Jewish Journal


Bibibibibibibibibi: Obama’s Trip, Day-One in 543 Words

by Shmuel Rosner

March 20, 2013 | 1:19 pm

Obama and Netanyahu's Press conference, photo by Reuters

This headline wrote itself as I was watching President Obama’s press conference with Prime Minister Netanyahu. Jeffrey Goldberg nicknamed it Operation Desert Schmoose. I suggested Desert Schmaltz. If you’re not sure about these terms and their meanings, go find yourself a Yiddish dictionary on Google for clarifications.

So what happened in Israel today? Here’s a very brief summary:


It was as good as you’d expect if not better. Obama's limousine getting stuck midway to Jerusalem was a nice start as it kept the sprits up while keeping it real and not too scripted. The President and the Prime Minister still don’t agree on many important issues, but both seem to have come to a point in which they can disagree agreeably.

Iran policy:

Obama essentially said that this is an issue on which the two countries don’t see eye to eye. There is no daylight when assessment of the graveness of the threat is concerned, the President said, but as far as timetables go, well, Obama reiterated Israel’s right to defend itself (which in this case means “if you want to go at it alone, that’s your choice, not mine”)... It is logical to assume that Obama feels safe to say this because he is now more skeptical about the possibility that Israel will launch an attack.

Syria policy:

This is the easy one, because both Obama and Netanyahu agree: Assad is bad, war is terrible, chemical weapons are a danger, there’s a need to make sure that the next Syrian regime is moderate and responsible. Both agree on all of these, and both would like to remain uninvolved. It is reasonable to assume that the two leaders privately discussed the possibility that Israel might feel forced to attack in Syria and generally agreed on how and why this could come about.

Palestine policy:

Obama wasn’t quite accurate as he answered the very long question from Chuck Todd. His original intention, he said, was to get to a quick start with the peace process, not to find a quick solution – an answer that could be easily refuted by looking at past statements by Obama and his aids. Never-mind: this day was about forward looking optimism, not about backward looking bickering. Obama promised to speak “more” about the Palestinian issue “tomorrow”. Clearly though, Obama didn’t come to make news. If there’s news to be made, John Kerry is coming back on Saturday night.

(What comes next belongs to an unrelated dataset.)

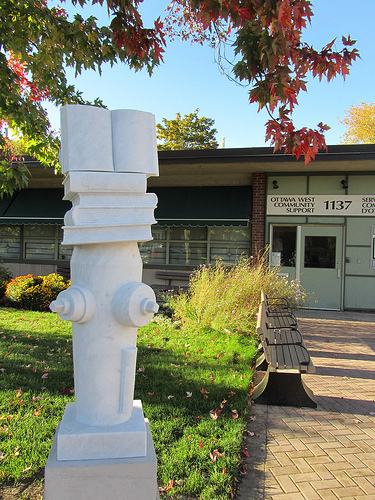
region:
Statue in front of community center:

This is a small detail, but one which might mean something: Netanyahu opened with Iran, moved to Syria and only then spoke about the Palestinians – essentially following the script of recent weeks. Obama opened with Palestine, moved to Syria and concluded with Iran.

American aid:

This was the only newsworthy item of the day. Obama made one promise that is somewhat significant – to begin talks about aid beyond 2017 (when the US-Israel aid agreement currently in place is scheduled to end). The more concrete promise was not to cut aid to Iron Dome, namely, to keep American aid to Israel basically untouched.

Public opinion:

I’m going to risk it: if all goes as well as it did on Obama’s first day, the polls will show a significant jump in Obama’s Israeli approval numbers (of course, Kerry can change this back very quickly if he isn’t careful).